PROLOGUE
Hommes de guerre, vous portez sur vos visages, et jusque dans vos sourires, le masque hideux et tragique de la mort. Elle vous appartient, elle colle à votre peau, même si vous ne l’avez pas choisi comme compagne. Mais la mort ne vous demande pas de la choisir. Elle vous élit.
Hommes d’armes, partout où l’on se bat, nous sommes devenus vos accessoires. Nous, les informateurs avides de sensationnel, toujours à l’affût des soubresauts ou des pulsions des peuples.
Nous payons un lourd tribut à la dame à la faux. Et, s’il meurt aujourd’hui plus de journalistes que de généraux dans un conflit, n’est-ce pas tout simplement parce que les premières cités portent leur métier aux dimensions de l’Absolu, alors que ces derniers ont, depuis longtemps, renoncé aux exigences de leur vocation de jeunesse...
Guerres officialisées, institutionnalisées, sanctifiées, certifiées justes, pour la bonne cause, lorsque l’affrontement des idéologies le permet ; ou sales petites guerres ignorées, mini-génocide d’ethnies qui luttent pour leur survie, pour conserver un particularisme ou conquérir la liberté...
Guerres propres, modernes, efficaces, ou guerre de gueux et de seigneurs du Moyen-Age ; il y a toujours un témoin pour assister aux cris de joie des vainqueurs ou pour accompagner l’agonie des vaincus.
Après avoir effectué quatre séjours dans les différentes parties du Kurdistan, en Iran, en Turquie et en Irak, je me contente d’apporter un témoignage vécu. Je ne me penche pas sur le peuple kurde comme un entomologiste sur un insecte. Récit de voyage, puis de guerre, ce livre prend parfois l’aspect d’un réquisitoire. Comment l’éviter vis-à-vis de ceux qui accomplissent un crime et de ceux qui s’en font les complices ?
I
Pourquoi?
Naoperdan, 14 avril 1974. « Airplanes... airplanes! » Le cri de Chahaba me réveille en sursaut. « Airplanes... Airplanes! ».

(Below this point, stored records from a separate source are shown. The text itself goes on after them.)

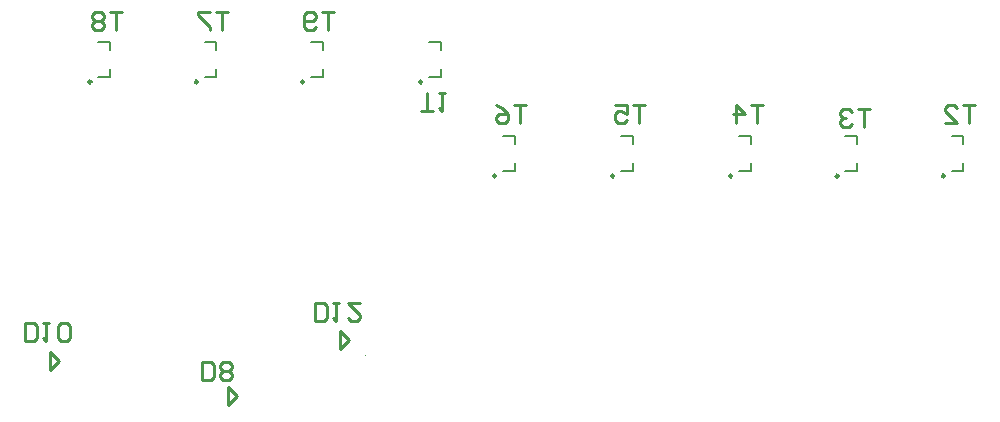
<source format=gbr>
%TF.GenerationSoftware,Altium Limited,Altium Designer,18.1.7 (191)*%
G04 Layer_Color=32896*
%FSLAX26Y26*%
%MOIN*%
%TF.FileFunction,Legend,Bot*%
%TF.Part,Single*%
G01*
G75*
%TA.AperFunction,NonConductor*%
%ADD30C,0.009842*%
%ADD31C,0.003937*%
%ADD32C,0.007874*%
%ADD33C,0.010000*%
D30*
X1736281Y3537401D02*
G03*
X1736281Y3537401I-4921J0D01*
G01*
X4226415Y3224076D02*
G03*
X4226415Y3224076I-4921J0D01*
G01*
X3872084D02*
G03*
X3872084Y3224076I-4921J0D01*
G01*
X3517754D02*
G03*
X3517754Y3224076I-4921J0D01*
G01*
X3124053D02*
G03*
X3124053Y3224076I-4921J0D01*
G01*
X2730352D02*
G03*
X2730352Y3224076I-4921J0D01*
G01*
X2484312Y3537401D02*
G03*
X2484312Y3537401I-4921J0D01*
G01*
X2090611D02*
G03*
X2090611Y3537401I-4921J0D01*
G01*
X1381950D02*
G03*
X1381950Y3537401I-4921J0D01*
G01*
D31*
X2296186Y2627165D02*
G03*
X2296186Y2627165I-792J0D01*
G01*
X1921186Y2440157D02*
G03*
X1921186Y2440157I-792J0D01*
G01*
X1330635Y2558268D02*
G03*
X1330635Y2558268I-792J0D01*
G01*
D32*
X1758919Y3553150D02*
X1798289D01*
Y3580709D01*
X1758919Y3671260D02*
X1798289D01*
Y3643701D02*
Y3671260D01*
X4249053Y3239824D02*
X4288423D01*
Y3267383D01*
X4249053Y3357935D02*
X4288423D01*
Y3330376D02*
Y3357935D01*
X3894722Y3239824D02*
X3934092D01*
Y3267383D01*
X3894722Y3357935D02*
X3934092D01*
Y3330376D02*
Y3357935D01*
X3540392Y3239824D02*
X3579762D01*
Y3267383D01*
X3540392Y3357935D02*
X3579762D01*
Y3330376D02*
Y3357935D01*
X3146691Y3239824D02*
X3186061D01*
Y3267383D01*
X3146691Y3357935D02*
X3186061D01*
Y3330376D02*
Y3357935D01*
X2752990Y3239824D02*
X2792360D01*
Y3267383D01*
X2752990Y3357935D02*
X2792360D01*
Y3330376D02*
Y3357935D01*
X2506950Y3553150D02*
X2546320D01*
Y3580709D01*
X2506950Y3671260D02*
X2546320D01*
Y3643701D02*
Y3671260D01*
X2113249Y3553150D02*
X2152619D01*
Y3580709D01*
X2113249Y3671260D02*
X2152619D01*
Y3643701D02*
Y3671260D01*
X1404588Y3553150D02*
X1443958D01*
Y3580709D01*
X1404588Y3671260D02*
X1443958D01*
Y3643701D02*
Y3671260D01*
D33*
X2210394Y2652165D02*
Y2707165D01*
X2240394Y2677165D01*
X2210394Y2647165D02*
X2240394Y2677165D01*
X2210394Y2647165D02*
Y2652165D01*
X1835394Y2465157D02*
Y2520157D01*
X1865394Y2490157D01*
X1835394Y2460157D02*
X1865394Y2490157D01*
X1835394Y2460157D02*
Y2465157D01*
X1244842Y2583268D02*
Y2638268D01*
X1274842Y2608268D01*
X1244842Y2578268D02*
X1274842Y2608268D01*
X1244842Y2578268D02*
Y2583268D01*
X2191465Y3772185D02*
X2151477D01*
X2171471D01*
Y3712205D01*
X2131484Y3722202D02*
X2121487Y3712205D01*
X2101494D01*
X2091497Y3722202D01*
Y3762189D01*
X2101494Y3772185D01*
X2121487D01*
X2131484Y3762189D01*
Y3752192D01*
X2121487Y3742195D01*
X2091497D01*
X1483465Y3772185D02*
X1443477D01*
X1463471D01*
Y3712205D01*
X1423484Y3762189D02*
X1413487Y3772185D01*
X1393494D01*
X1383497Y3762189D01*
Y3752192D01*
X1393494Y3742195D01*
X1383497Y3732198D01*
Y3722202D01*
X1393494Y3712205D01*
X1413487D01*
X1423484Y3722202D01*
Y3732198D01*
X1413487Y3742195D01*
X1423484Y3752192D01*
Y3762189D01*
X1413487Y3742195D02*
X1393494D01*
X1837465Y3772185D02*
X1797477D01*
X1817471D01*
Y3712205D01*
X1777484Y3772185D02*
X1737497D01*
Y3762189D01*
X1777484Y3722202D01*
Y3712205D01*
X2831465Y3459185D02*
X2791477D01*
X2811471D01*
Y3399205D01*
X2731497Y3459185D02*
X2751490Y3449189D01*
X2771484Y3429195D01*
Y3409202D01*
X2761487Y3399205D01*
X2741494D01*
X2731497Y3409202D01*
Y3419198D01*
X2741494Y3429195D01*
X2771484D01*
X3225465Y3459185D02*
X3185477D01*
X3205471D01*
Y3399205D01*
X3125497Y3459185D02*
X3165484D01*
Y3429195D01*
X3145490Y3439192D01*
X3135494D01*
X3125497Y3429195D01*
Y3409202D01*
X3135494Y3399205D01*
X3155487D01*
X3165484Y3409202D01*
X3619465Y3459185D02*
X3579477D01*
X3599471D01*
Y3399205D01*
X3529494D02*
Y3459185D01*
X3559484Y3429195D01*
X3519497D01*
X3976378Y3445807D02*
X3936391D01*
X3956385D01*
Y3385827D01*
X3916397Y3435811D02*
X3906401Y3445807D01*
X3886407D01*
X3876410Y3435811D01*
Y3425814D01*
X3886407Y3415817D01*
X3896404D01*
X3886407D01*
X3876410Y3405820D01*
Y3395823D01*
X3886407Y3385827D01*
X3906401D01*
X3916397Y3395823D01*
X4327465Y3459185D02*
X4287477D01*
X4307471D01*
Y3399205D01*
X4227497D02*
X4267484D01*
X4227497Y3439192D01*
Y3449189D01*
X4237494Y3459185D01*
X4257487D01*
X4267484Y3449189D01*
X2479391Y3439035D02*
X2519378D01*
X2499384D01*
Y3499016D01*
X2539371D02*
X2559365D01*
X2549368D01*
Y3439035D01*
X2539371Y3449032D01*
X2126969Y2741200D02*
Y2801181D01*
X2156959D01*
X2166956Y2791184D01*
Y2751197D01*
X2156959Y2741200D01*
X2126969D01*
X2186949Y2801181D02*
X2206943D01*
X2196946D01*
Y2741200D01*
X2186949Y2751197D01*
X2276920Y2801181D02*
X2236933D01*
X2276920Y2761194D01*
Y2751197D01*
X2266923Y2741200D01*
X2246930D01*
X2236933Y2751197D01*
X1161417Y2672303D02*
Y2732283D01*
X1191408D01*
X1201404Y2722287D01*
Y2682300D01*
X1191408Y2672303D01*
X1161417D01*
X1221398Y2732283D02*
X1241391D01*
X1231395D01*
Y2672303D01*
X1221398Y2682300D01*
X1271382D02*
X1281379Y2672303D01*
X1301372D01*
X1311369Y2682300D01*
Y2722287D01*
X1301372Y2732283D01*
X1281379D01*
X1271382Y2722287D01*
Y2682300D01*
X1751968Y2542381D02*
Y2602362D01*
X1781959D01*
X1791956Y2592365D01*
Y2552378D01*
X1781959Y2542381D01*
X1751968D01*
X1811949Y2552378D02*
X1821946Y2542381D01*
X1841939D01*
X1851936Y2552378D01*
Y2562375D01*
X1841939Y2572372D01*
X1851936Y2582369D01*
Y2592365D01*
X1841939Y2602362D01*
X1821946D01*
X1811949Y2592365D01*
Y2582369D01*
X1821946Y2572372D01*
X1811949Y2562375D01*
Y2552378D01*
X1821946Y2572372D02*
X1841939D01*
%TF.MD5,ca89c9b1a4494b5d20c56daed23730a1*%
M02*

</source>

Notre cuisinier en chef tape frénétiquement avec une grosse cuillère en bois sur la marmite suspendue en permanence depuis 48 heures dans le hall de la grande bâtisse - un des rares bâtiments en pierre du secteur - pour nous prévenir que des avions irakiens sont signalés. Il est trois heures du matin et je n’ai pas du tout envie de contempler le ciel kurde dans lequel scintillent des milliers d’étoiles. Je cherche l’interrupteur... un déclic; mais rien, aucune lumière. C’est vrai! J’ai oublié que le black-out le plus complet règne depuis le début du combat.
En bas, le bruit de gong improvisé s’arrête. « Kak » Chahaba, courageux mais pas téméraire, a dû rejoindre l’abri à cinquante mètres de notre « hôtel ». Cuisinier le jour, il est préposé à la surveillance la nuit. Il ne dort que d’un œil, allongé sur une couverture dans le hall, la cuillère à la main à proximité du récipient faisant fonction de tam-tam.
« Ecouter », voilà son rôle nocturne. Ecouter le bourdonnement des gros moustiques d’acier, à peine audible, et qui s’amplifie pour se transformer en une musique mortelle en déversant leurs bombes et semant …
(*) « Kak » signifie frère ou monsieur, d’une manière familière : l’ami.